Doctor of Philosophy
This dissertation develops a modeling framework for univariate and multivariate zero-inflated time series of counts and applies the models in a clustering scheme to identify groups of count series with similar behavior. The basic modeling framework used is observation-driven Poisson regression with generalized linear model (GLM) structure. The zero-inflated Poisson (ZIP) model is employed to characterize the possibility of extra observed zeros relative to the Poisson, a common feature of count data. These two methods are combined to characterize time series of counts where the counts and the probability of extra zeros may depend on past data observations and on exogenous covariates. A key contribution of this work is a novel modeling paradigm for multivariate zero-inflated counts. The three related models considered are the jointly-inflated, the marginally-inflated, and the doubly-inflated multivariate Poisson.

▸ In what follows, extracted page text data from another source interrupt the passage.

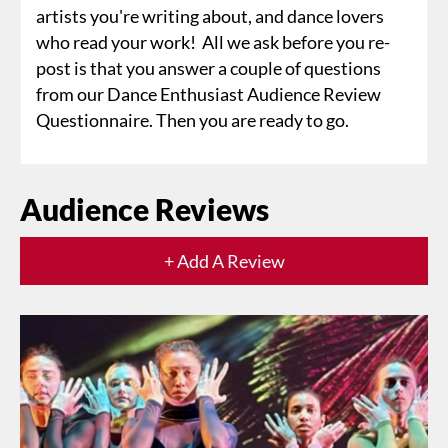
artists you're writing about, and dance lovers
who read your work! All we ask before you re-
post is that you answer a couple of questions
from our Dance Enthusiast Audience Review
Questionnaire. Then you are ready to go.
Audience Reviews
+ Add A Review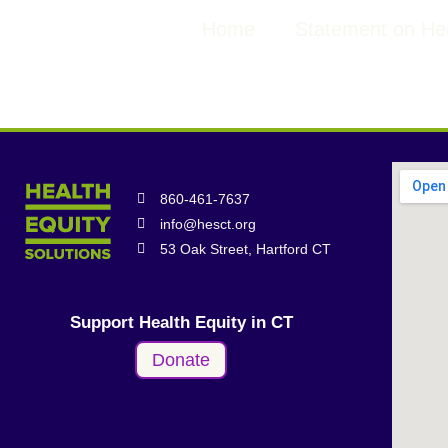
Home
Statement on Hea
860-461-7637
info@hesct.org
53 Oak Street, Hartford CT
Support Health Equity in CT
Donate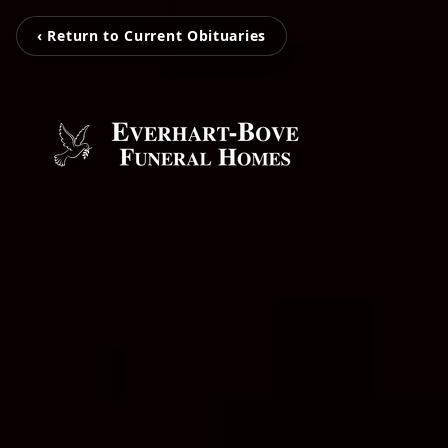
‹ Return to Current Obituaries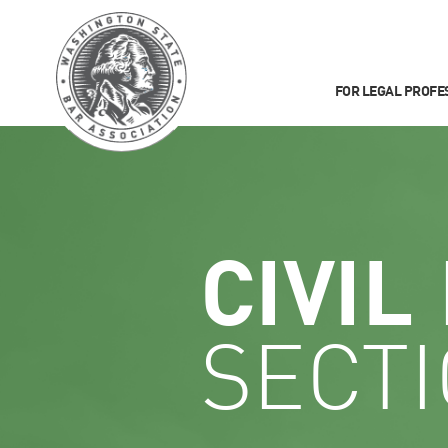
FOR LEGAL PROFE
CIVIL
SECT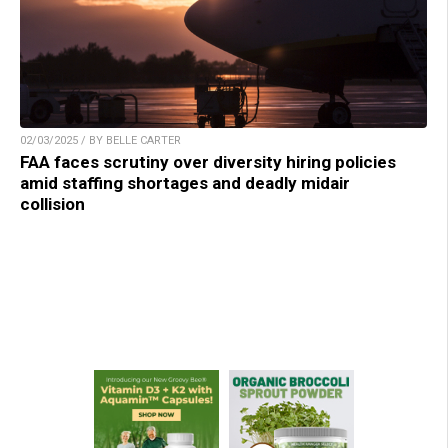
02/03/2025 / BY BELLE CARTER
FAA faces scrutiny over diversity hiring policies
amid staffing shortages and deadly midair
collision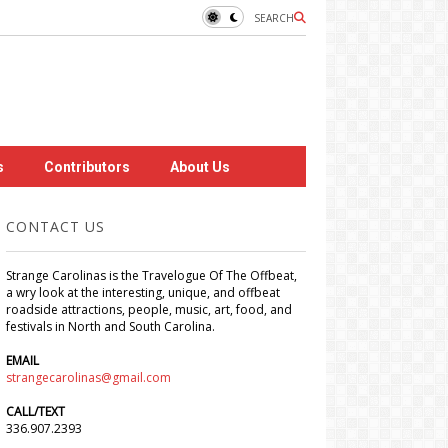
SEARCH
s
Contributors
About Us
CONTACT US
Strange Carolinas is the Travelogue Of The Offbeat,
a wry look at the interesting, unique, and offbeat
roadside attractions, people, music, art, food, and
festivals in North and South Carolina.
EMAIL
strangecarolinas@gmail.com
CALL/TEXT
336.907.2393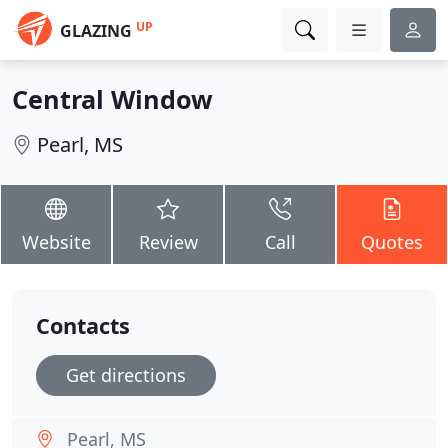
UP
GLAZING
Central Window
Pearl, MS
Website
Review
Call
Quotes
Contacts
Get directions
Pearl, MS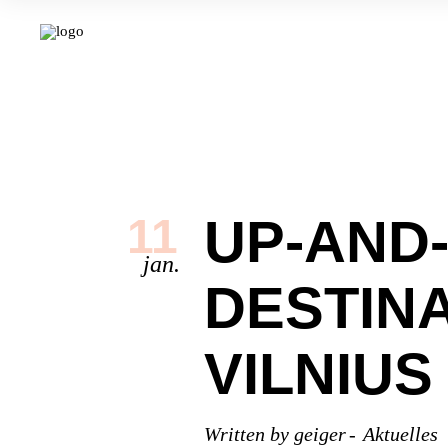
UP-AND
11
jan.
DESTINA
VILNIUS
Written by
geiger
Aktuelles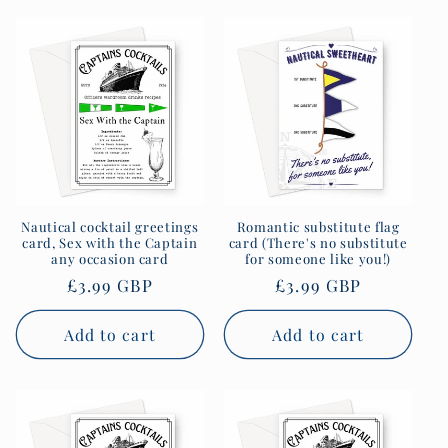
Nautical cocktail greetings
Romantic substitute flag
card, Sex with the Captain
card (There's no substitute
any occasion card
for someone like you!)
Regular
£3.99 GBP
Regular
£3.99 GBP
price
price
Add to cart
Add to cart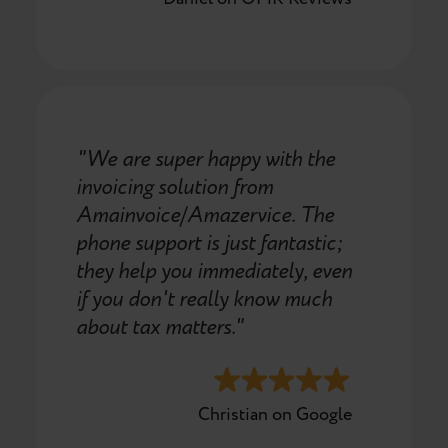
"We are super happy with the
invoicing solution from
Amainvoice/Amazervice. The
phone support is just fantastic;
they help you immediately, even
if you don't really know much
about tax matters."
Christian on Google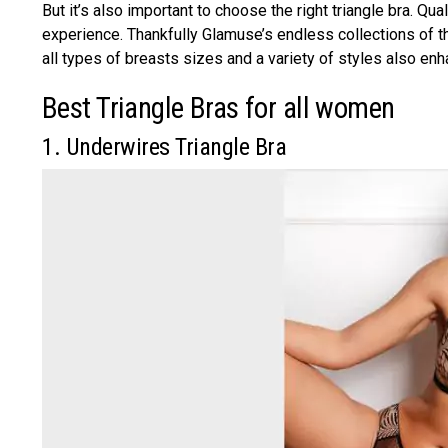
But it’s also important to choose the right triangle bra. Q
experience. Thankfully Glamuse’s endless collections of the
all types of breasts sizes and a variety of styles also en
Best Triangle Bras for all women
1. Underwires Triangle Bra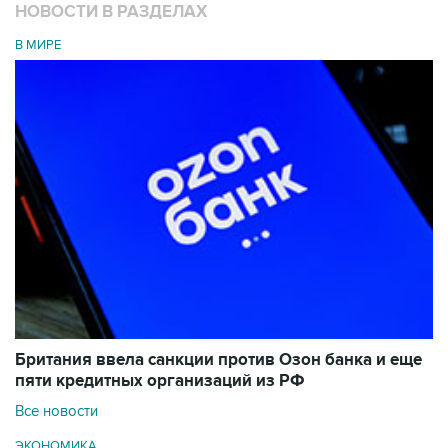
НОВОСТИ В РАЗДЕЛАХ
В МИРЕ
Британия ввела санкции против Озон банка и еще
пяти кредитных организаций из РФ
Все новости
ЭКОНОМИКА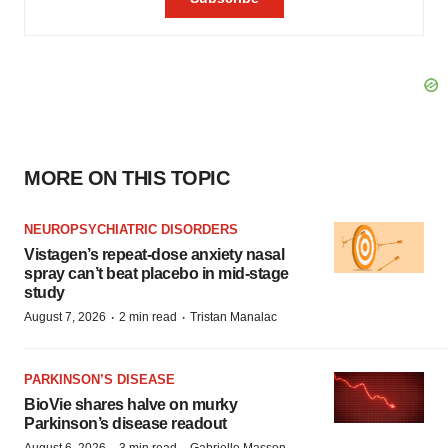
MORE ON THIS TOPIC
NEUROPSYCHIATRIC DISORDERS
Vistagen’s repeat-dose anxiety nasal
spray can’t beat placebo in mid-stage
study
·
·
August 7, 2026
2 min read
Tristan Manalac
PARKINSON’S DISEASE
BioVie shares halve on murky
Parkinson’s disease readout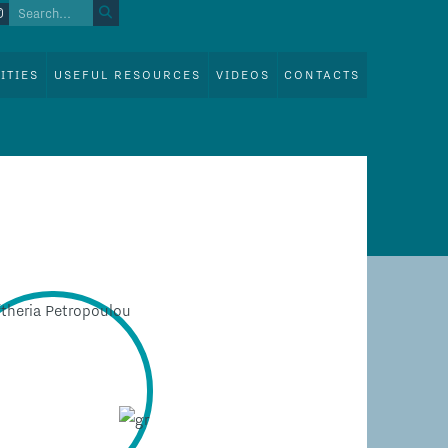
ITIES
USEFUL RESOURCES
VIDEOS
CONTACTS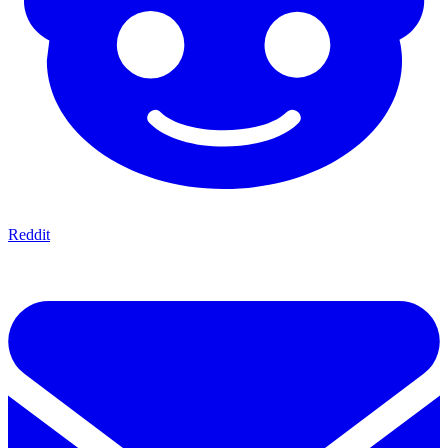
Reddit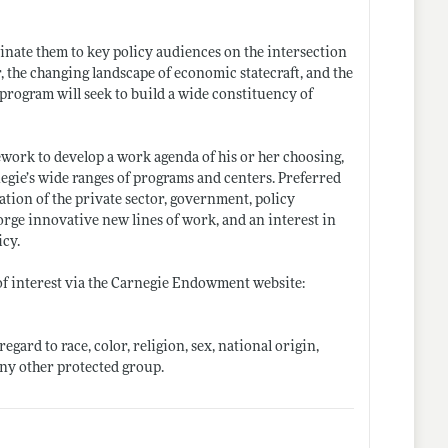
inate them to key policy audiences on the intersection
er, the changing landscape of economic statecraft, and the
rogram will seek to build a wide constituency of
ework to develop a work agenda of his or her choosing,
negie’s wide ranges of programs and centers. Preferred
tion of the private sector, government, policy
orge innovative new lines of work, and an interest in
icy.
 of interest via the Carnegie Endowment website:
gard to race, color, religion, sex, national origin,
 any other protected group.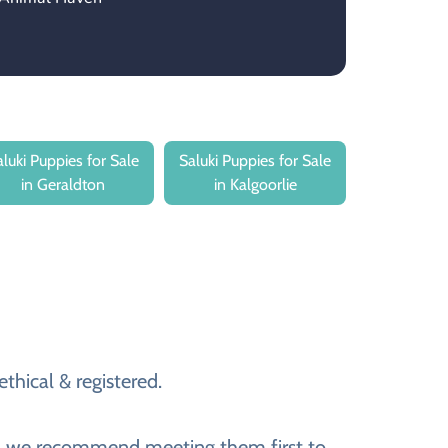
aluki Puppies for Sale
Saluki Puppies for Sale
in Geraldton
in Kalgoorlie
thical & registered.
ver, we recommend meeting them first to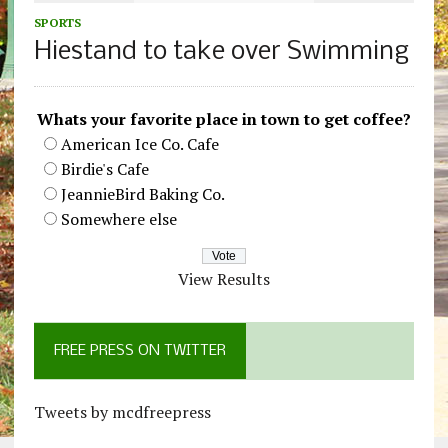
SPORTS
Hiestand to take over Swimming
Whats your favorite place in town to get coffee?
American Ice Co. Cafe
Birdie's Cafe
JeannieBird Baking Co.
Somewhere else
View Results
FREE PRESS ON TWITTER
Tweets by mcdfreepress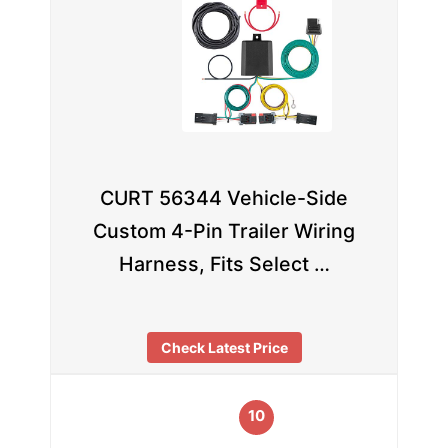
CURT 56344 Vehicle-Side
Custom 4-Pin Trailer Wiring
Harness, Fits Select …
Check Latest Price
10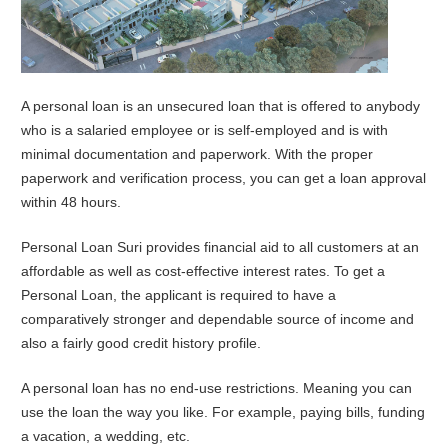
A personal loan is an unsecured loan that is offered to anybody
who is a salaried employee or is self-employed and is with
minimal documentation and paperwork. With the proper
paperwork and verification process, you can get a loan approval
within 48 hours.
Personal Loan Suri provides financial aid to all customers at an
affordable as well as cost-effective interest rates. To get a
Personal Loan, the applicant is required to have a
comparatively stronger and dependable source of income and
also a fairly good credit history profile.
A personal loan has no end-use restrictions. Meaning you can
use the loan the way you like. For example, paying bills, funding
a vacation, a wedding, etc.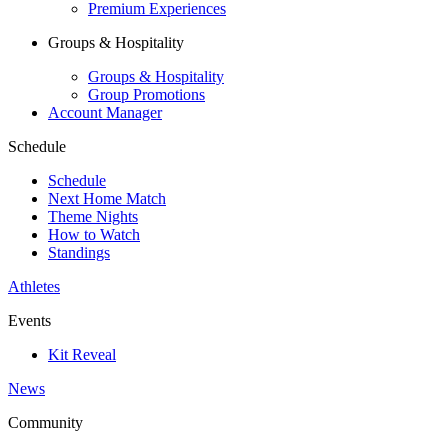
Premium Experiences
Groups & Hospitality
Groups & Hospitality
Group Promotions
Account Manager
Schedule
Schedule
Next Home Match
Theme Nights
How to Watch
Standings
Athletes
Events
Kit Reveal
News
Community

The doubly-inflated model encompasses both marginal-inflation, which allows for additional zeros at each time epoch for each individual count series, and joint-inflation, which allows for zero-inflation across all multivariate series. These models improve upon previously proposed models, which are either too rigid or too simplistic to be applicable in a wide variety of applications. To estimate the model parameters, a new Monte Carlo Estimation Maximization (MCEM) algorithm is developed. The Monte Carlo sampling eliminates complex recursion formulas needed for calculating the probability function of the multivariate Poisson. The algorithm is easily adapted for different multivariate zero-inflation schemes. The new models, new estimation methods, and applications in clustering are demonstrated on simulated and real datasets. For an application in finance, the number of trades and the number of price changes for bonds are modeled as a bivariate doubly zero-inflated Poisson time series, where observations of zero trades or zero price changes represent the liquidity risk for that bond. In an environmental science application, the new models are used in a model-based clustering scheme to study counts of high pollution events at air quality monitoring stations around Houston, Texas. Clustering reveals regions of the air monitoring network which behave similarly in terms of time dependence and response to covariates representing atmospheric conditions and physical sources of air pollution.